JOB ITEM: Copy all lines holding the word "guide" from the entries.

Dataset items:
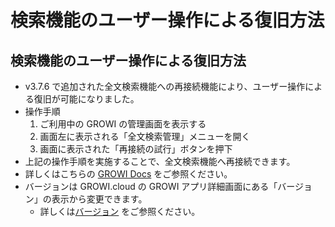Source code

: # 検索機能のユーザー操作による復旧方法

## 検索機能のユーザー操作による復旧方法

- v3.7.6 で追加された全文検索機能への再接続機能により、ユーザー操作による復旧が可能になりました。
- 操作手順
    1. ご利用中の GROWI の管理画面を表示する
    2. 画面左に表示される「全文検索管理」メニューを開く
    3. 画面に表示された「再接続の試行」ボタンを押下
- 上記の操作手順を実施することで、全文検索機能へ再接続できます。
- 詳しくはこちらの [GROWI Docs](https://docs.growi.org/ja/admin-guide/management-cookbook/setup-search-system.html) をご参照ください。
- バージョンは GROWI.cloud の GROWI アプリ詳細画面にある「バージョン」の表示から変更できます。
  - 詳しくは[バージョン](/ja/cloud/version.html)
 をご参照ください。

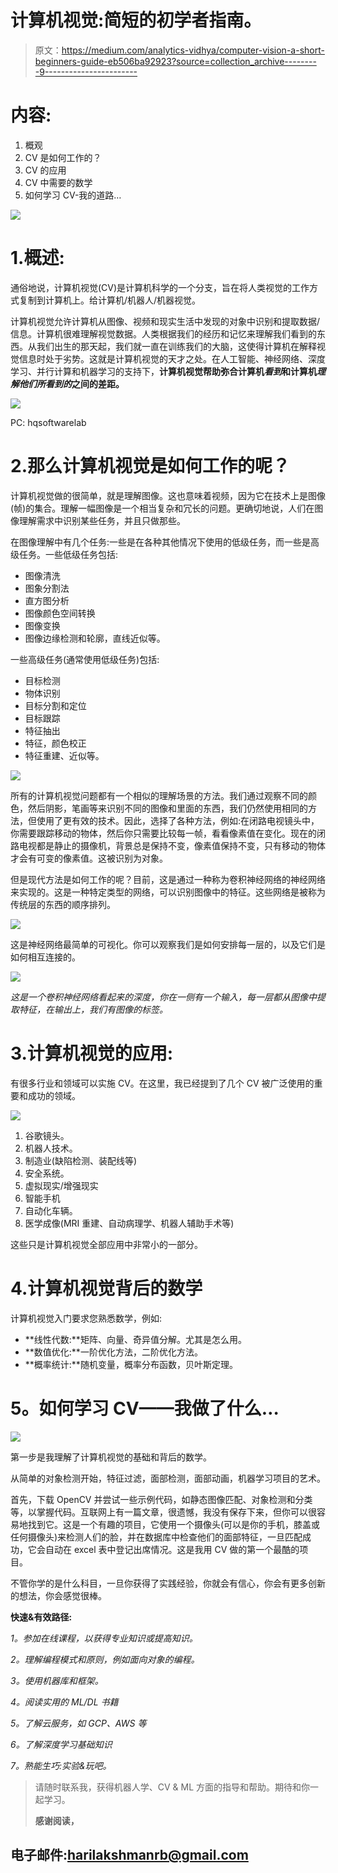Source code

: # 计算机视觉:简短的初学者指南。

> 原文：<https://medium.com/analytics-vidhya/computer-vision-a-short-beginners-guide-eb506ba92923?source=collection_archive---------9----------------------->

# 内容:

1.  概观
2.  CV 是如何工作的？
3.  CV 的应用
4.  CV 中需要的数学
5.  如何学习 CV-我的道路…

![](img/c261740e762ed4855095c68ecffe1bd9.png)

# 1.概述:

通俗地说，计算机视觉(CV)是计算机科学的一个分支，旨在将人类视觉的工作方式复制到计算机上。给计算机/机器人/机器视觉。

计算机视觉允许计算机从图像、视频和现实生活中发现的对象中识别和提取数据/信息。计算机很难理解视觉数据。人类根据我们的经历和记忆来理解我们看到的东西。从我们出生的那天起，我们就一直在训练我们的大脑，这使得计算机在解释视觉信息时处于劣势。这就是计算机视觉的天才之处。在人工智能、神经网络、深度学习、并行计算和机器学习的支持下，**计算机视觉帮助弥合计算机*看到*和计算机*理解他们所看到的*之间的差距。**

![](img/e16200b9e444d5bf4e6d4d646f2311d4.png)

PC: hqsoftwarelab

# 2.那么计算机视觉是如何工作的呢？

计算机视觉做的很简单，就是理解图像。这也意味着视频，因为它在技术上是图像(帧)的集合。理解一幅图像是一个相当复杂和冗长的问题。更确切地说，人们在图像理解需求中识别某些任务，并且只做那些。

在图像理解中有几个任务:一些是在各种其他情况下使用的低级任务，而一些是高级任务。一些低级任务包括:

*   图像清洗
*   图象分割法
*   直方图分析
*   图像颜色空间转换
*   图像变换
*   图像边缘检测和轮廓，直线近似等。

一些高级任务(通常使用低级任务)包括:

*   目标检测
*   物体识别
*   目标分割和定位
*   目标跟踪
*   特征抽出
*   特征，颜色校正
*   特征重建、近似等。

![](img/e4f46ef262624fa6c8291b853a25967f.png)

所有的计算机视觉问题都有一个相似的理解场景的方法。我们通过观察不同的颜色，然后阴影，笔画等来识别不同的图像和里面的东西，我们仍然使用相同的方法，但使用了更有效的技术。因此，选择了各种方法，例如:在闭路电视镜头中，你需要跟踪移动的物体，然后你只需要比较每一帧，看看像素值在变化。现在的闭路电视都是静止的摄像机，背景总是保持不变，像素值保持不变，只有移动的物体才会有可变的像素值。这被识别为对象。

但是现代方法是如何工作的呢？目前，这是通过一种称为卷积神经网络的神经网络来实现的。这是一种特定类型的网络，可以识别图像中的特征。这些网络是被称为传统层的东西的顺序排列。

![](img/8067f1b7ec818716dbf430c3224cda48.png)

这是神经网络最简单的可视化。你可以观察我们是如何安排每一层的，以及它们是如何相互连接的。

![](img/6c8b329fd3e271e6983fd8bd51d7cde1.png)

*这是一个卷积神经网络看起来的深度，你在一侧有一个输入，每一层都从图像中提取特征，在输出上，我们有图像的标签。*

# 3.计算机视觉的应用:

有很多行业和领域可以实施 CV。在这里，我已经提到了几个 CV 被广泛使用的重要和成功的领域。

![](img/a2cd0734daf2583cf42043ad1a5e01eb.png)

1.  谷歌镜头。
2.  机器人技术。
3.  制造业(缺陷检测、装配线等)
4.  安全系统。
5.  虚拟现实/增强现实
6.  智能手机
7.  自动化车辆。
8.  医学成像(MRI 重建、自动病理学、机器人辅助手术等)

这些只是计算机视觉全部应用中非常小的一部分。

# 4.计算机视觉背后的数学

计算机视觉入门要求您熟悉数学，例如:

*   **线性代数:**矩阵、向量、奇异值分解。尤其是怎么用。
*   **数值优化:**一阶优化方法，二阶优化方法。
*   **概率统计:**随机变量，概率分布函数，贝叶斯定理。

# **5。如何学习 CV**——我做了什么…

![](img/848e737281f2270e0b32294d0b6cd886.png)

第一步是我理解了计算机视觉的基础和背后的数学。

从简单的对象检测开始，特征过滤，面部检测，面部动画，机器学习项目的艺术。

首先，下载 OpenCV 并尝试一些示例代码，如静态图像匹配、对象检测和分类等，以掌握代码。互联网上有一篇文章，很遗憾，我没有保存下来，但你可以很容易地找到它。这是一个有趣的项目，它使用一个摄像头(可以是你的手机，膝盖或任何摄像头)来检测人们的脸，并在数据库中检查他们的面部特征，一旦匹配成功，它会自动在 excel 表中登记出席情况。这是我用 CV 做的第一个最酷的项目。

不管你学的是什么科目，一旦你获得了实践经验，你就会有信心，你会有更多创新的想法，你会感觉很棒。

**快速&有效路径:**

*1。参加在线课程，以获得专业知识或提高知识。*

*2。理解编程模式和原则，例如面向对象的编程。*

*3。使用机器库和框架。*

*4。阅读实用的 ML/DL 书籍*

*5。了解云服务，如 GCP、AWS 等*

*6。了解深度学习基础知识*

*7。熟能生巧:实验&玩吧。*

> 请随时联系我，获得机器人学、CV & ML 方面的指导和帮助。期待和你一起学习。
> 
> **感谢阅读，**

## 电子邮件:harilakshmanrb@gmail.com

RESPONSE BELOW:
- 詳しくはこちらの [GROWI Docs](https://docs.growi.org/ja/admin-guide/management-cookbook/setup-search-system.html) をご参照ください。
> 原文：<https://medium.com/analytics-vidhya/computer-vision-a-short-beginners-guide-eb506ba92923?source=collection_archive---------9----------------------->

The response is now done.